Sunday, November 1, 2009

The things we learn from bubbly

I really like pretty things, which is going to be a problem one day when I'm older. But right now, I really just love this place.


The last few weeks, the following quote has popped into my head at random times. I remember saying it to a friend of mine at a 21st party last year, where we'd ended up at the restaurant of a farm that specializes in bubbly. Nice, nice. They'd decorated the interior with bubble and champagne bottle motifs, as well as in vibrant colours, with lots of wonderful and unusual couches, lounges, chairs, paintings, vases etc. scattered around.
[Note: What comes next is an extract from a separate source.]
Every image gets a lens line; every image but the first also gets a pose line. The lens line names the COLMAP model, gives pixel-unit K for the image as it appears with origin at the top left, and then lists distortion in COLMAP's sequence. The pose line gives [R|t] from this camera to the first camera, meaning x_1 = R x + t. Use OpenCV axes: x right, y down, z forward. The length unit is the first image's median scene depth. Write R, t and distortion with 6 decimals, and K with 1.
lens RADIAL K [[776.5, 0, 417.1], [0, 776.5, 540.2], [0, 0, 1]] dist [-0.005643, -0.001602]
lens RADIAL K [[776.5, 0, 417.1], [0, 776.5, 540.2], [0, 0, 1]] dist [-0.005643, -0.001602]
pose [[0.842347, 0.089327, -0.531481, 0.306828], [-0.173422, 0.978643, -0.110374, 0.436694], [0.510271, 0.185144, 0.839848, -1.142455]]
Stuff that didn't shout cool - but only because it didn't need to when it was so obvious.

I've now realized in the last few weeks, that this 'when I'm older' temptation doesn't need to wait for the time when I'm in the position to buy lounges, couches, tables, you know, like bulky kinda 'adult' stuff. It's already arrived. In the last few weeks I've realized that I spent more money this year on pretty clothing, driven further to visit friends and cool places, spent more when we do go out, gone to classier/ more extravagant places than I ever used to*.
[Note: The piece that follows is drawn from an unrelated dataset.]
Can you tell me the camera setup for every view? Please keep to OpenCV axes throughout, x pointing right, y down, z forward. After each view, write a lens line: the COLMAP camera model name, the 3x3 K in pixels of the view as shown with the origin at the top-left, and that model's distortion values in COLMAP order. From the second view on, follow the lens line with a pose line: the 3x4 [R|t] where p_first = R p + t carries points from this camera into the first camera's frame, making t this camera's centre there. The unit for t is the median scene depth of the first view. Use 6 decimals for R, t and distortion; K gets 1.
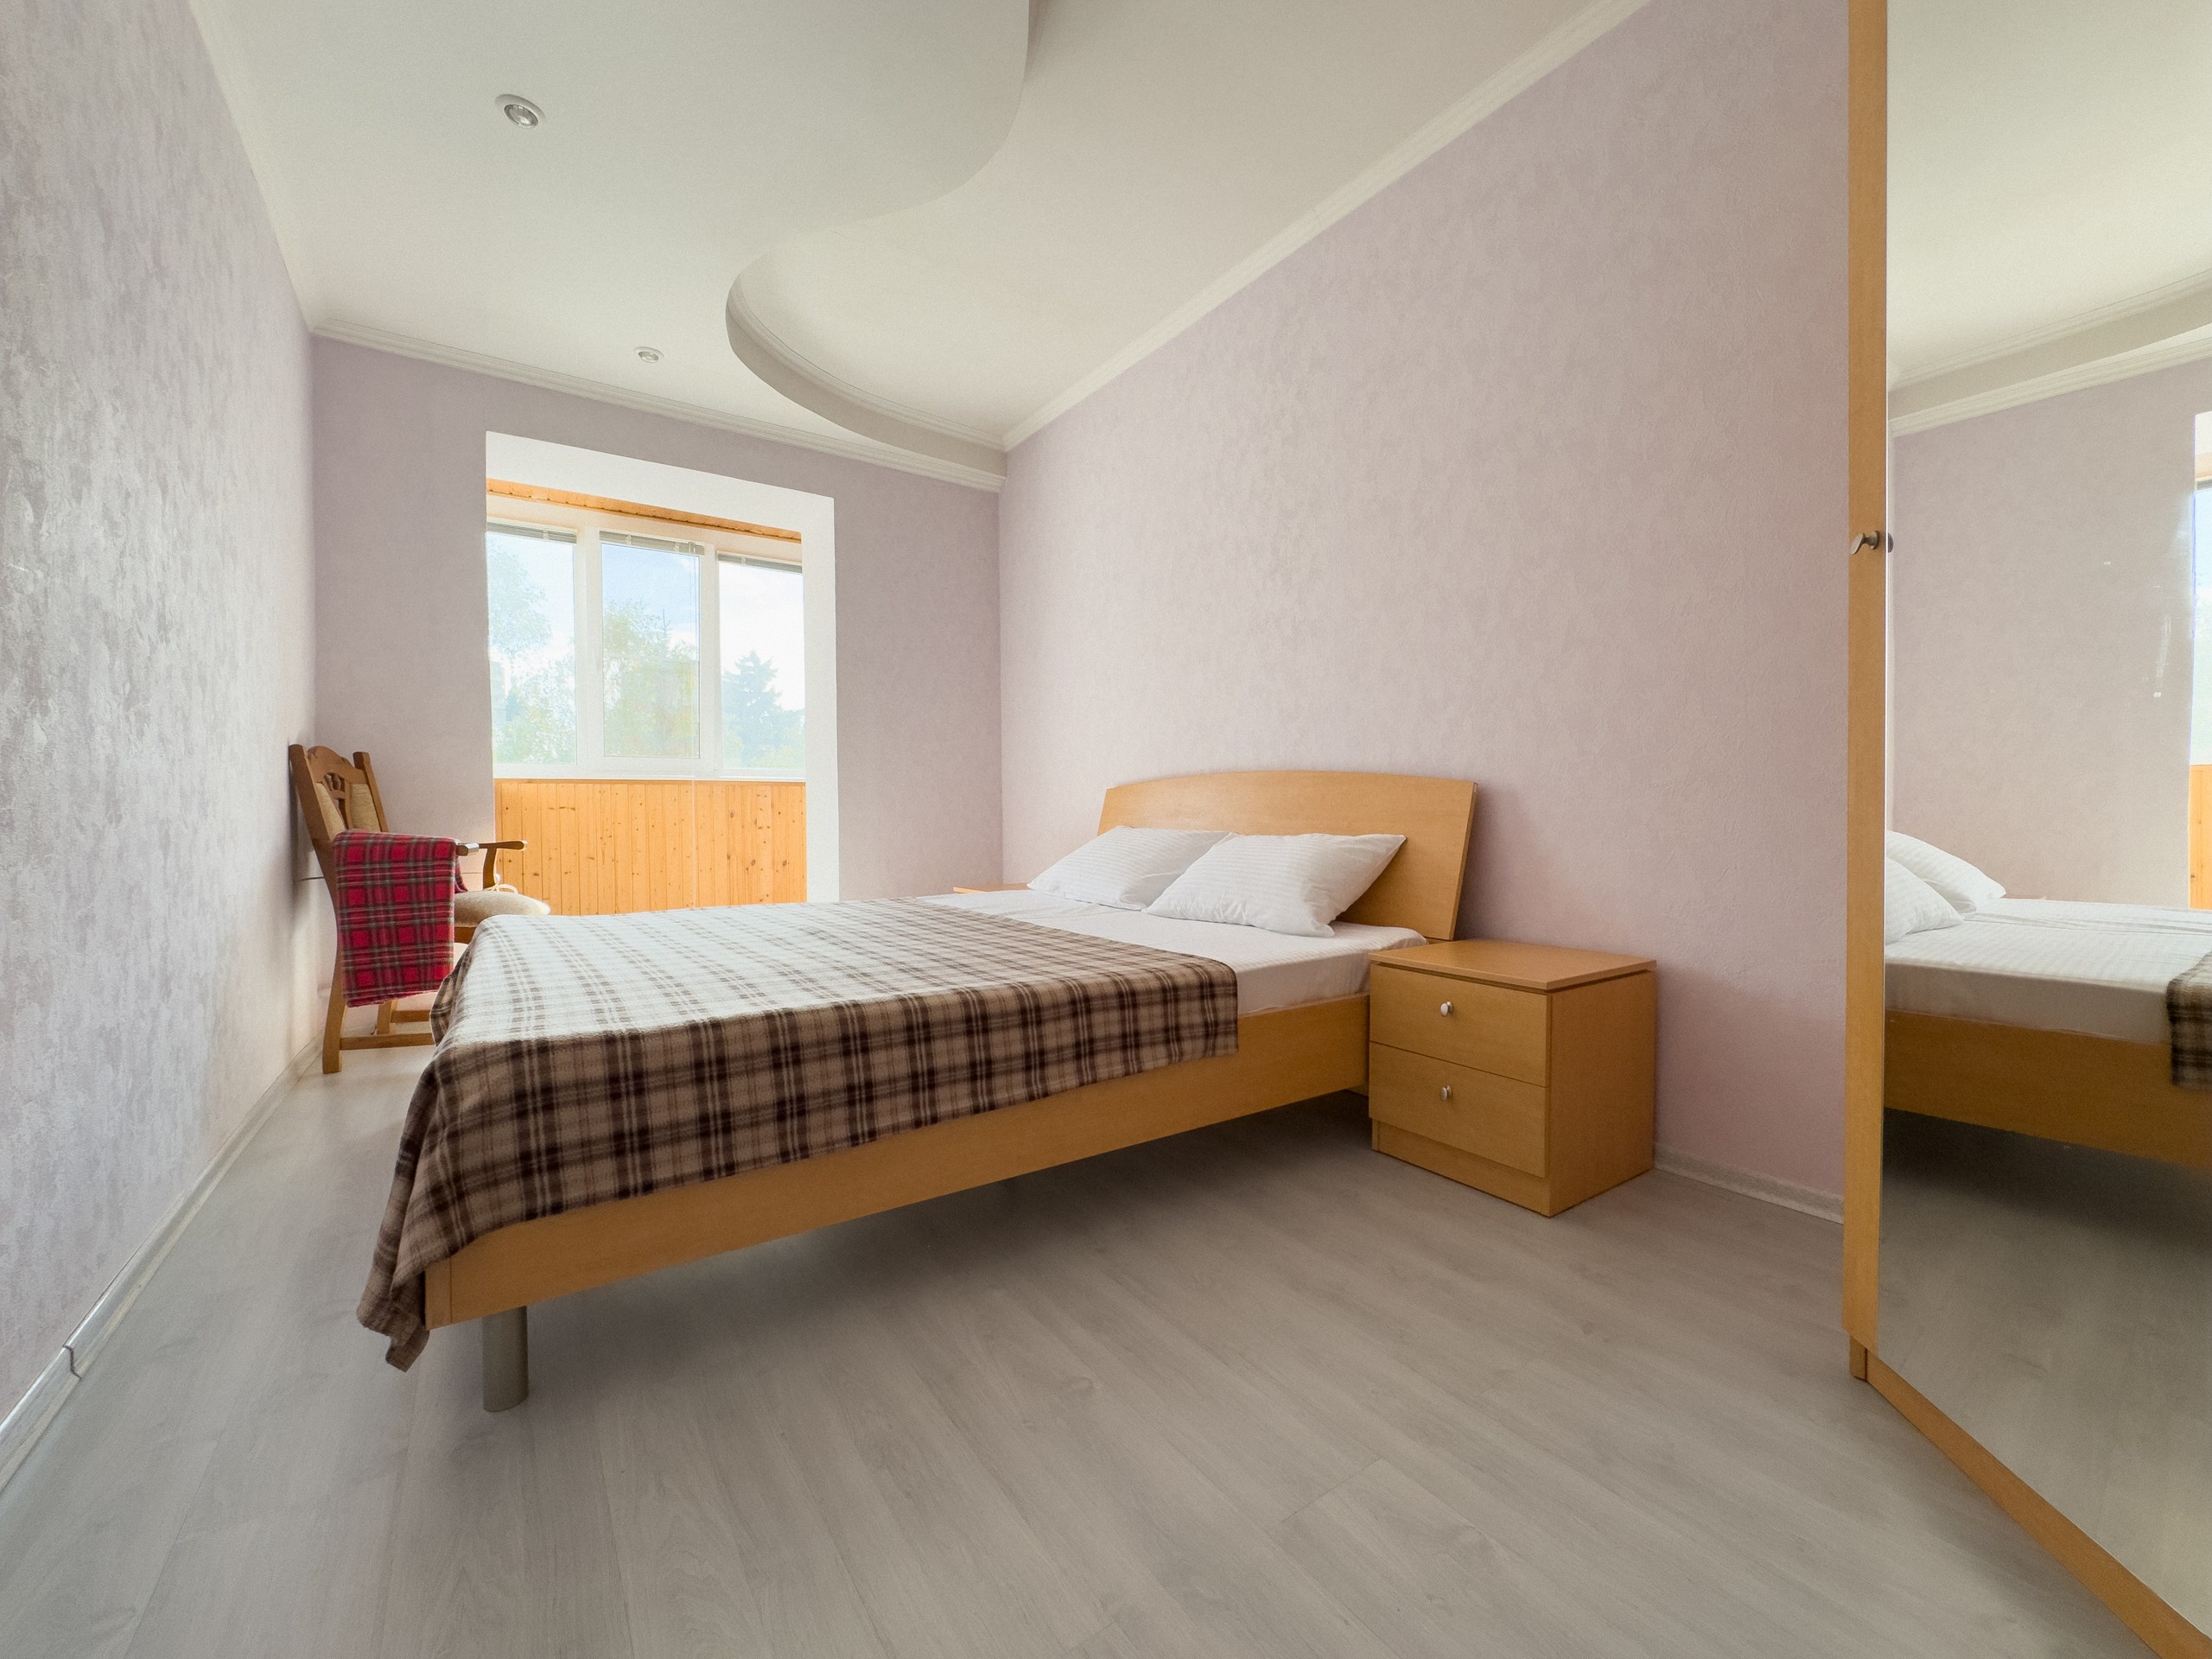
lens RADIAL K [[883.3, 0, 1106.0], [0, 883.3, 829.5], [0, 0, 1]] dist [-0.002322, 0.000310]
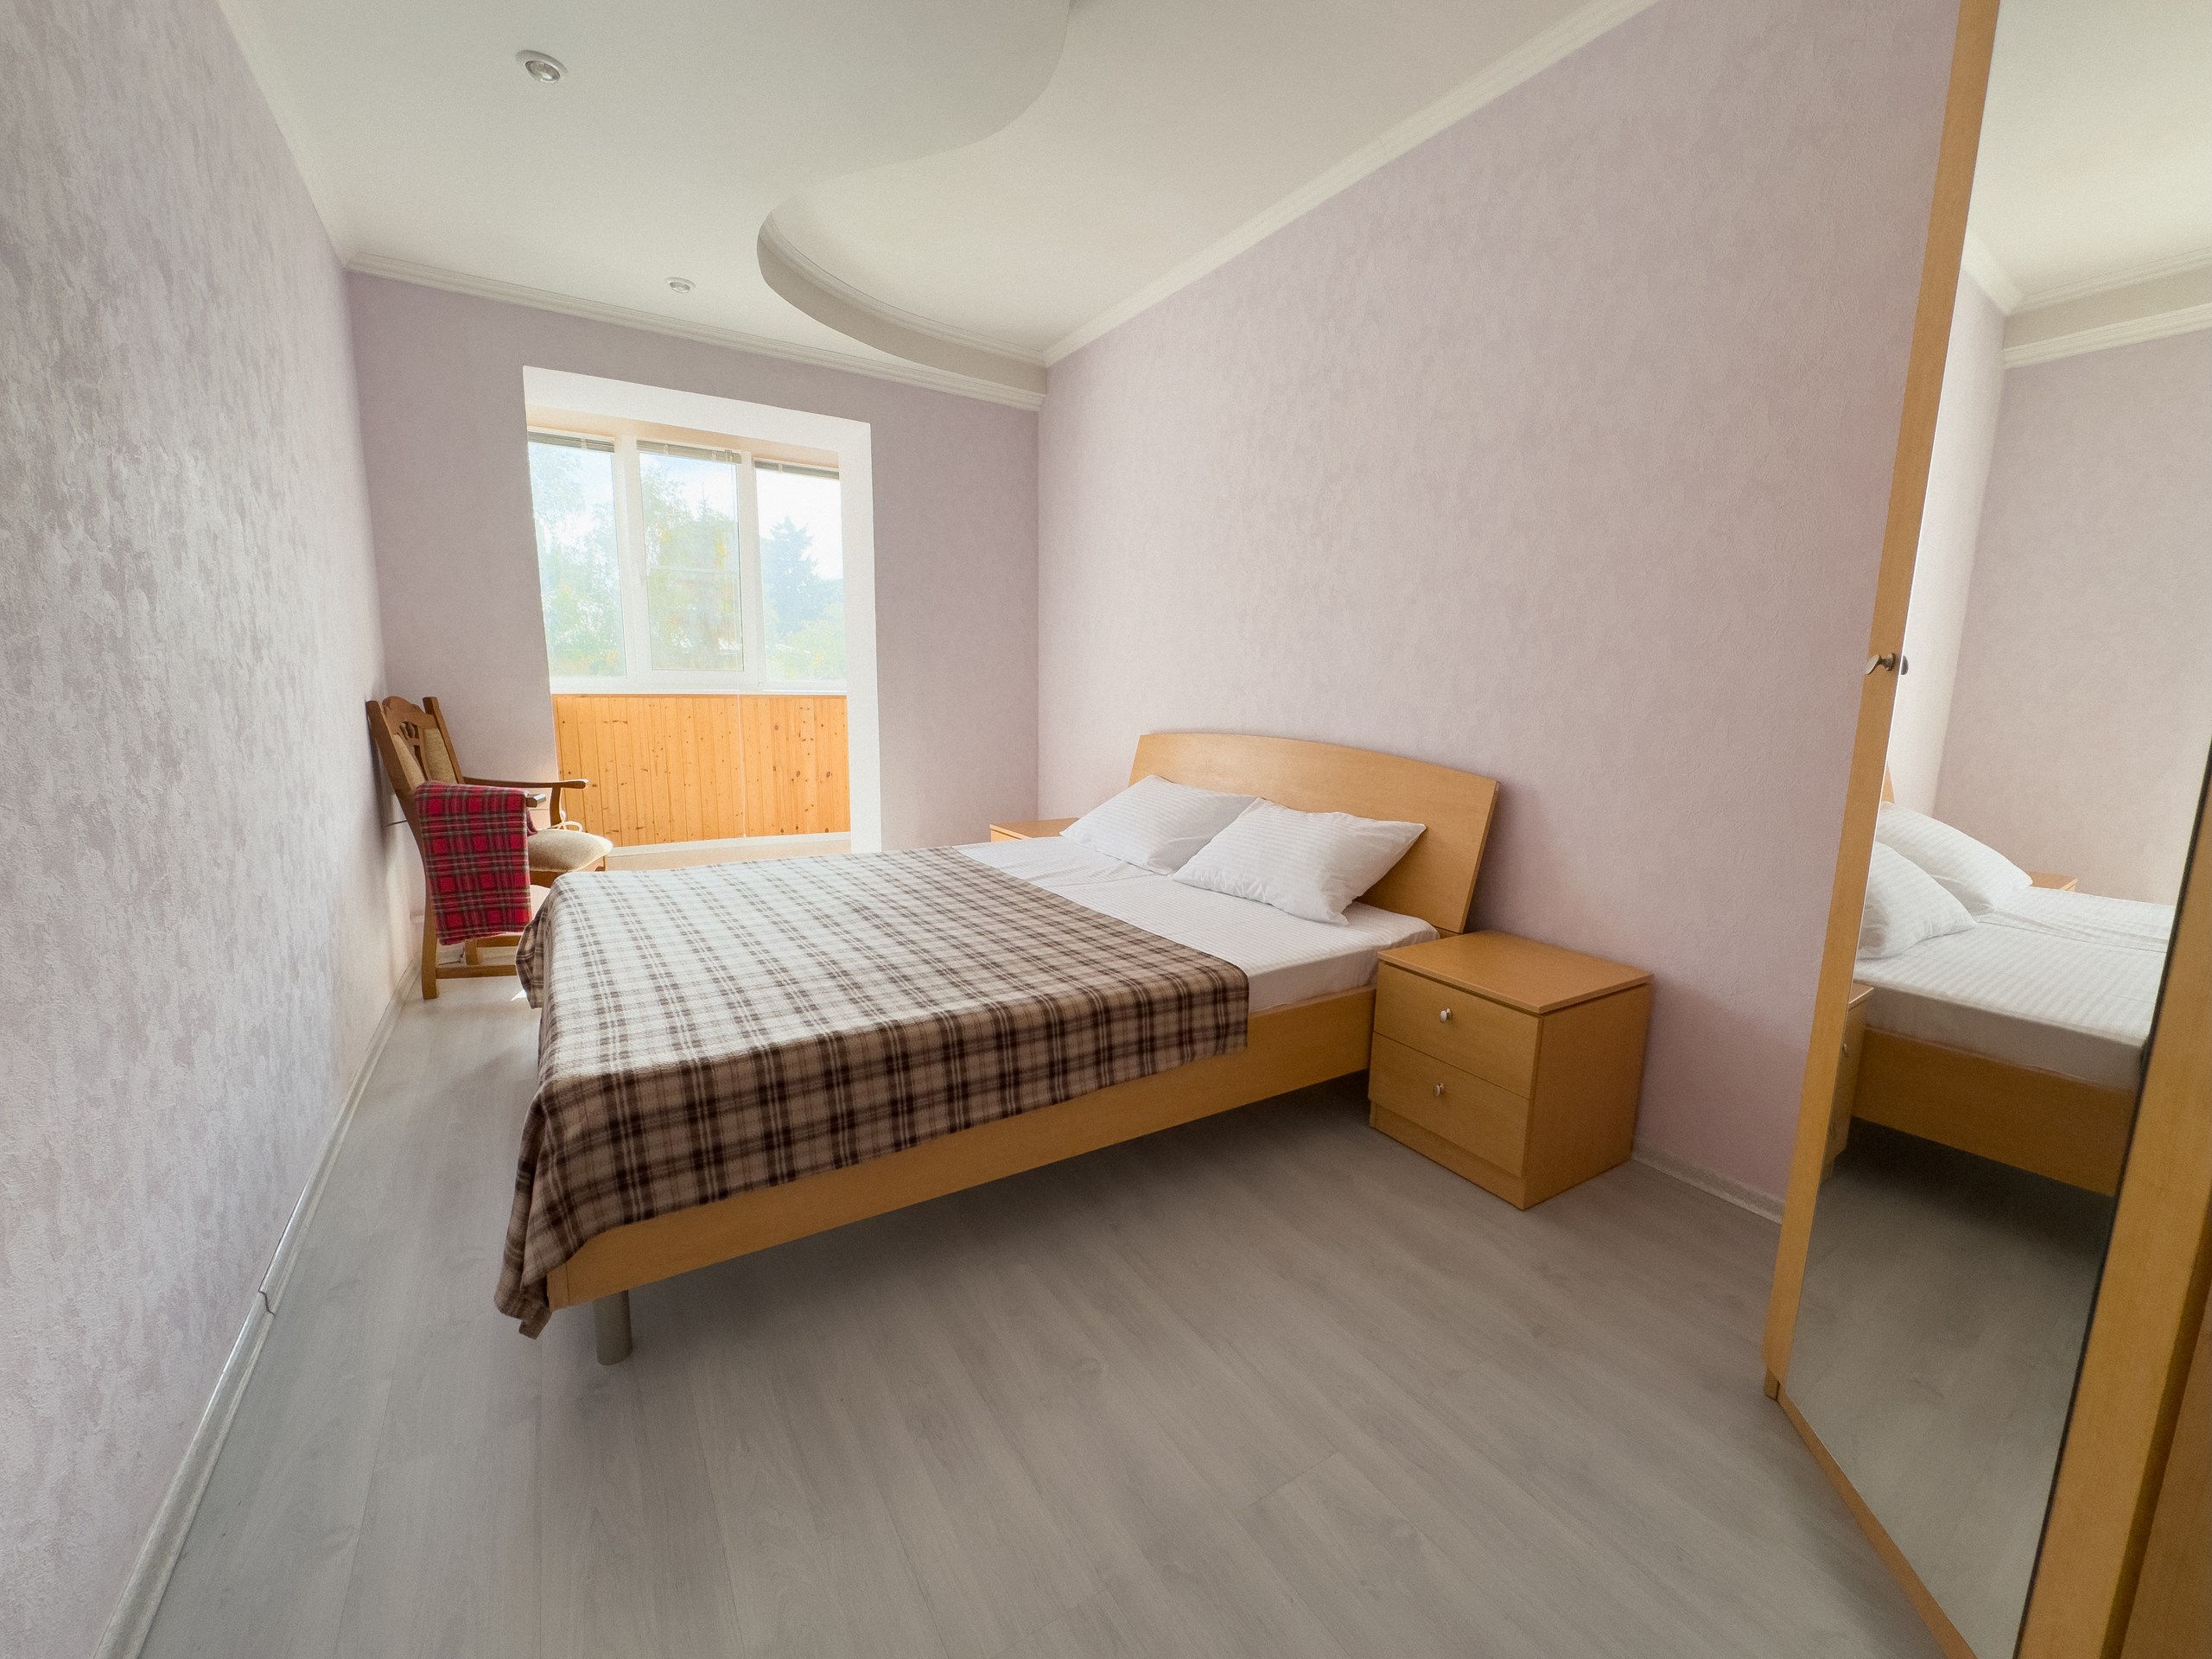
lens RADIAL K [[883.3, 0, 1106.0], [0, 883.3, 829.5], [0, 0, 1]] dist [-0.002322, 0.000310]
pose [[0.998704, 0.029584, -0.041405, 0.014224], [-0.023379, 0.989440, 0.143043, -0.170162], [0.045199, -0.141889, 0.988850, -0.043404]]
And I'm falling into the trap of the Illusion of Bubbly. Perhaps its apt that the comment I'd made came as it did as a bubbly farm, 'cause doesn't the world appear like that? Oh-so-nice, fun, pleasurable, sweet, sparkly, but deceptively so, for it's fleeting and transitory.
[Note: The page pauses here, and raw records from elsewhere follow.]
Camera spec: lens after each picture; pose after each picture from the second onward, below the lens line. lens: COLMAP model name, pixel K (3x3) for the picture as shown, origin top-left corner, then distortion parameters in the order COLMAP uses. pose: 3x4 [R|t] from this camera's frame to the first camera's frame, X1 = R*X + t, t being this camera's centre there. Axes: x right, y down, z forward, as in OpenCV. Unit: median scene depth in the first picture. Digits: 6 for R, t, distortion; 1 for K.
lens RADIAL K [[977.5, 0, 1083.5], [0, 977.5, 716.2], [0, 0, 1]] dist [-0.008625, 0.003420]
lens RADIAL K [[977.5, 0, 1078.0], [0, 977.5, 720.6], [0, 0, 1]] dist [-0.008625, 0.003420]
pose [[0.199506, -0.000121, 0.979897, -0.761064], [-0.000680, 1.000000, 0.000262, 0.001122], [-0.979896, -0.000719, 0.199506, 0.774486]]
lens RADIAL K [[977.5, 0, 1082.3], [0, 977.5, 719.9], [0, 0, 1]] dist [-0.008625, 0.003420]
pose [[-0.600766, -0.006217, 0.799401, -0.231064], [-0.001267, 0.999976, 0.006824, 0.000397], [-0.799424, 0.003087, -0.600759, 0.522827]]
I'm not saying pretty (fun/cool/nice etc.) things are wrong. God has given us many things for our pleasure, and He also knows how he's created us. I'm someone who's stimulated by touching, smelling, tasting, hearing, but most of all seeing, and He definitely gives me ample opportunity to indulge my senses throughout the day. But, at the same time, I'm going to have to make sure (and I think this will be a continual struggle) that I don't end up idolizing this instead of God.



* I could defend this, by saying that I never really used to buy that much clothing anyway, I've only started driving in the last two/three years, I work part-time now so I have more money to spend, and that the places we used to hang out predominantly were cheap little student holes. But that's beside the point.